Basic Emotion Recognition Abilities. To assess the 
construct validity of the German Eyes test, we 
examined its association with the Facially Expressed 
Emotion Labeling (FEEL) test (H. Kessler, P. Bayerl, 
2002), which assessed basic emotion recognition 
abilities. The FEEL test is a validated computerized 
test consisting of 42 photographs of people's faces 
appearing briefly on a screen. After a short delay, 
participants have to decide which of the six basic 
emotions (happiness, sadness, disgust, fear, surprise, 
anger) was presented. The validity of the FEEL test is 
supported by negative associations with scores of the 
German version of the Toronto Alexithymia Scale 
[TAS; (J. Kupfer,2000)], and in particular with the TAS 
scale "difficulty recognizing feelings". 

Verbal skills. The Mehrfachwahl-Wortschatz- 
Intelligenztest (MWT), a multiple choice word 
comprehension test with high reliability (Parallel test 
correlation between version A and B: r=0.84, test-retest 
reliability: r=0.87 after 14 months) [MWT-A; (S. 
Lehrl,1974), (S. Lehrl,1995)], served as an index of 
verbal skills. The MWT is a widely used German test 
of semantic knowledge and language related 
intelligence (J. L. Horn, 1966). It can be considered a 
German equivalent to the Spot-The-Word test (A. 
Baddeley, 1993). Each of its 37 items comprises one 
word and four fictive words (e.g. "nedarid") and 
participants have to identify the real word. A verbal 
intelligence quotient (IQ) can be calculated, serving as 
measure of verbal skills in this study. 

Procedure 

The study was approved by the local ethics committee 
for medical research. After participants gave written 
informed consent, the Eyes Test was administered in a 
quiet room of the University of Basel. Participants 
were instructed to look carefully at each picture and - 



after reading the four words - to indicate as fast as 
possible which word describes best what the person 
whose eyes are shown is feeling or thinking.
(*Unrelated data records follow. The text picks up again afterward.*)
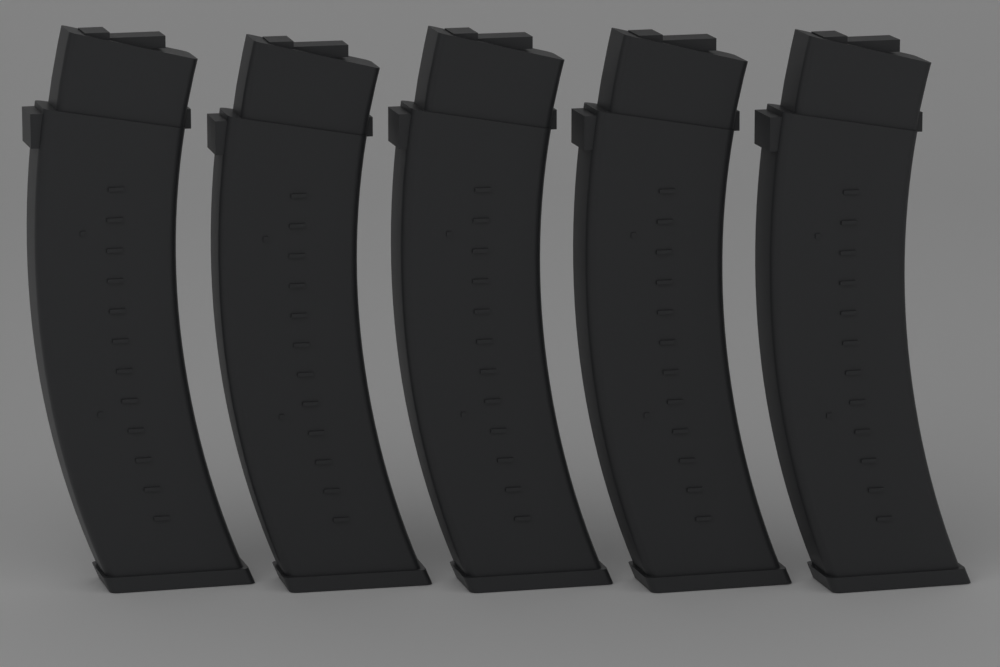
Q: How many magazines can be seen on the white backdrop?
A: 5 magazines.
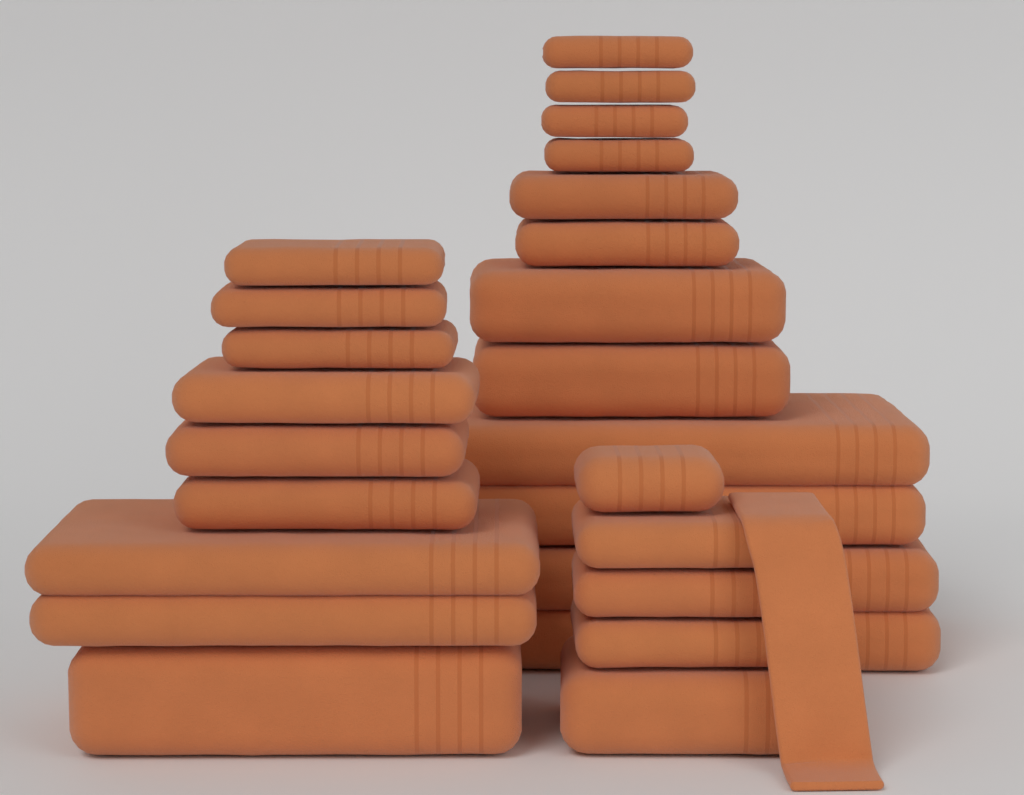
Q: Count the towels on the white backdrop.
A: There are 24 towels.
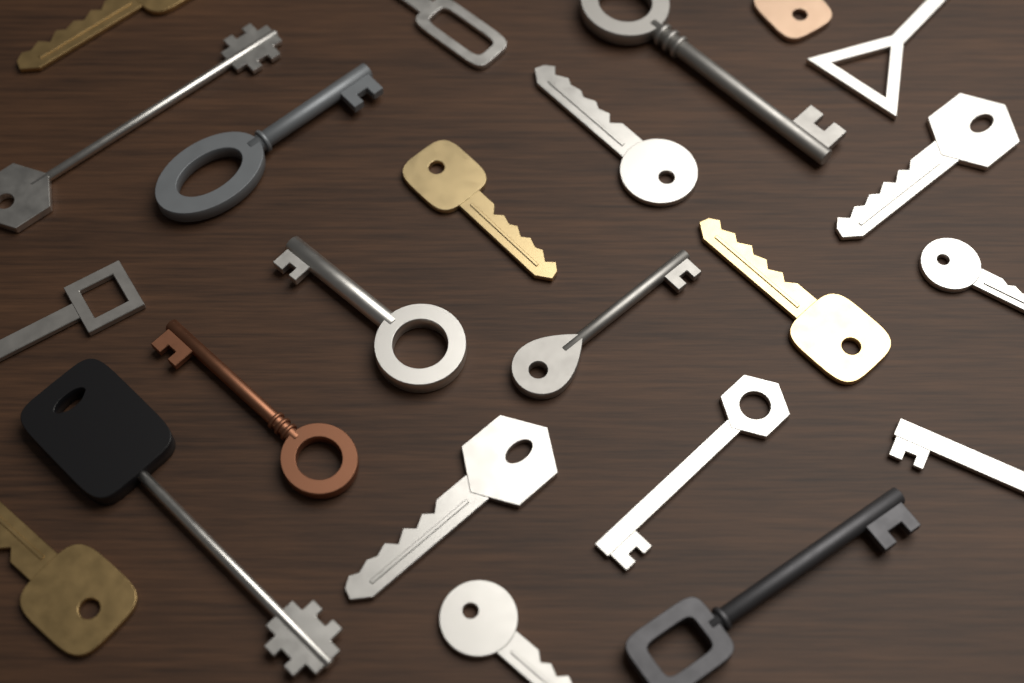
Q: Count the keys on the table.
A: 23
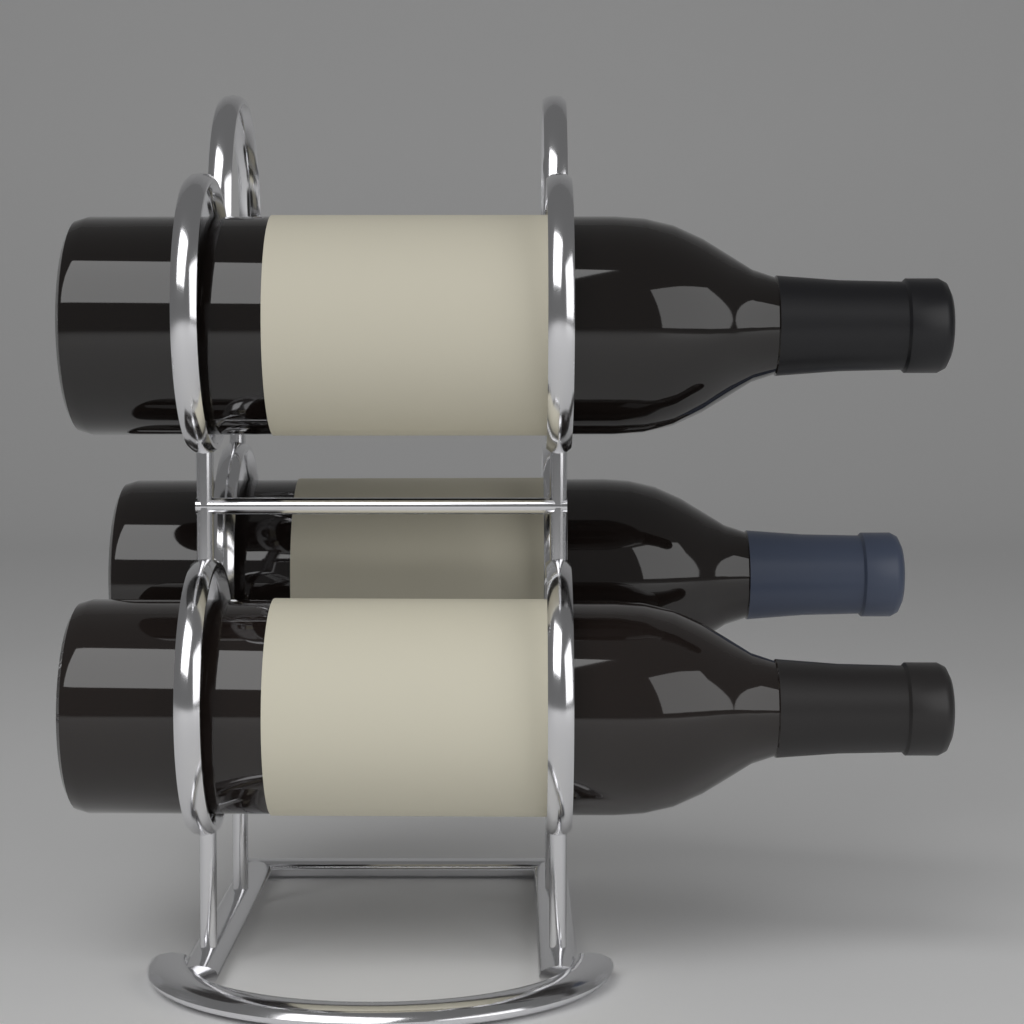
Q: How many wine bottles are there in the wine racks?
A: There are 3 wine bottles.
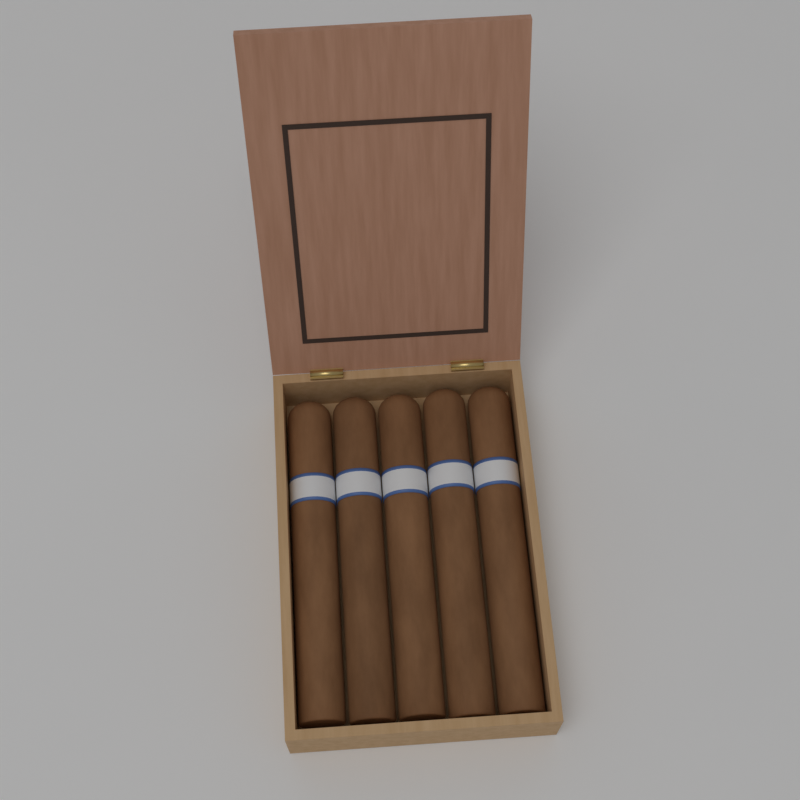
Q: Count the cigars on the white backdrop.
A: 5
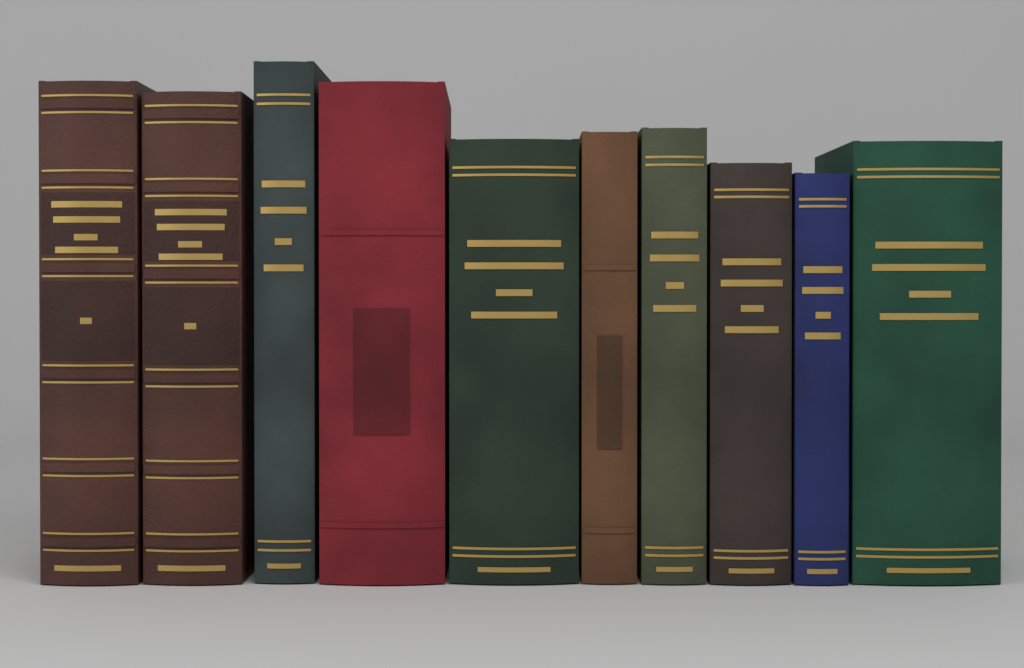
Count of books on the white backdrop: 10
They 
could use a glossary at any point during testing to 
look up word meanings. Before completing the Eyes 
Test, 132 of the 155 participants (74 women) carried 
out the MWT (S. Lehrl, 1974) and the FEEL Test (H. 
Kessler, 2002). For the remaining participants, these 
data could not be collected. To assess the test-retest 
reliability of the German Eyes Test, 40 of the 132 
participants (21 women), completed the test twice 
(average between testings: 3 weeks). Participants 
received no compensation but a written report 
regarding their performance on the completed tests. 

Statistical Analyses 

Statistical analyses were performed using SPSS 18.0 
(SPSS Inc, Chicago, Illinois). Eyes test scores were built 
by calculating the sum across all items or across items 
considered acceptable based on item difficulty and 
test-retest analyses (see below). Due to right-skewed 
distributions of FEEL and Eyes test scores, Mann 
Whitney U-tests were used to evaluate gender 
differences in FEEL and Eyes test scores. 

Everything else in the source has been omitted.